A separate report from the Labour Department showed initial claims for state unemployment benefits fell 7,000 to a seasonally adjusted 221,000 for the week ended July 22, the lowest level since February. Economists had forecast 235,000 claims for the latest week.

The number of people receiving benefits after an initial week of aid, a proxy for hiring, dropped 59,000 to 1.690 million during the week ending July 15, the lowest level since January. The historically low so-called continuing claims suggest some laid-off workers are quickly finding employment.

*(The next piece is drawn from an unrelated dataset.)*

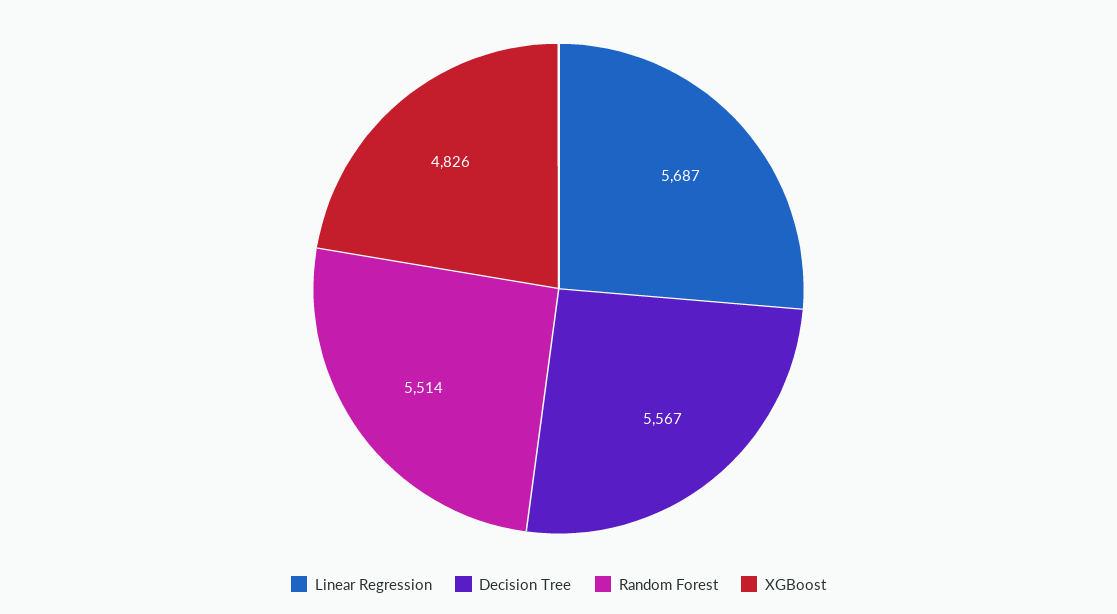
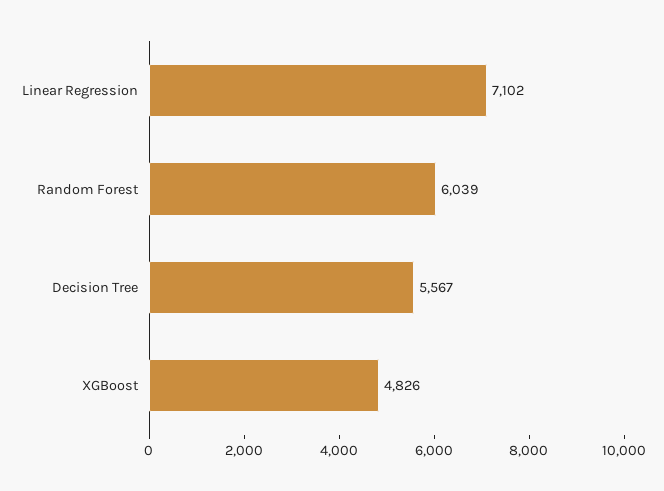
Linear Regression: 5687 -> 7102
Random Forest: 5514 -> 6039

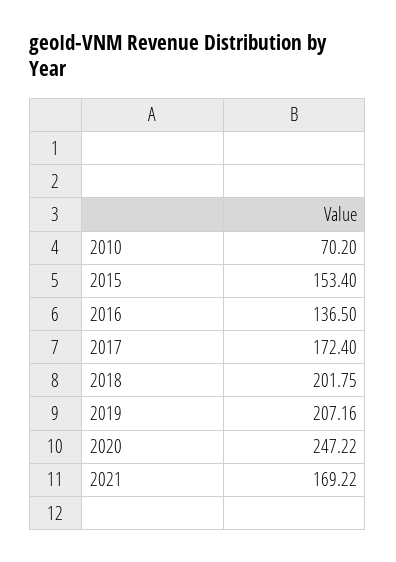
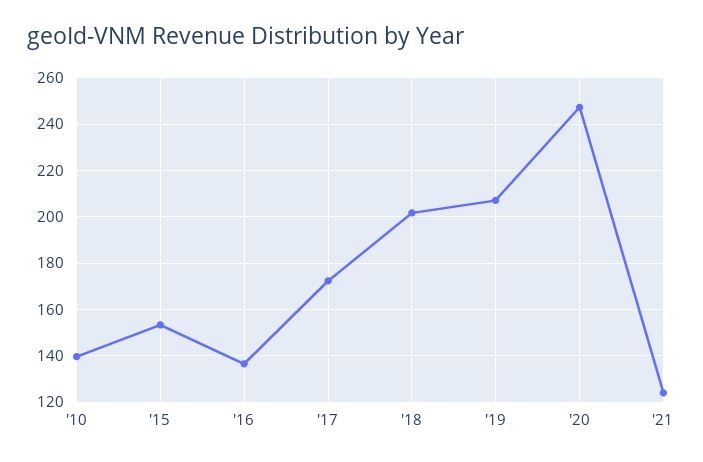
2010: 70.2 -> 140
2021: 169.22 -> 125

Last quarter, business investment accelerated after almost stalling in the January-March period as spending on equipment rebounded after two straight quarterly declines. There were increases in outlays on equipment such as aircraft, trucks, buses and truck trailers.

Government spending added to growth. Inventory investment provided a small lift, but trade was a drag after contributing to growth for four straight quarters.

Residential investment, which includes home building, contracted for the ninth straight quarter.

But headwinds remain. Wage growth is slowing as the employment gains cool. Higher borrowing costs could eventually make it harder for consumers, especially low-income households, to fund spending with debt. Banks are tightening credit and excess savings continue to be run down. “We still expect the economy to slow and enter a mild recession at the turn of the year,” said Daniel Vernazza, chief international economist at UniCredit in London.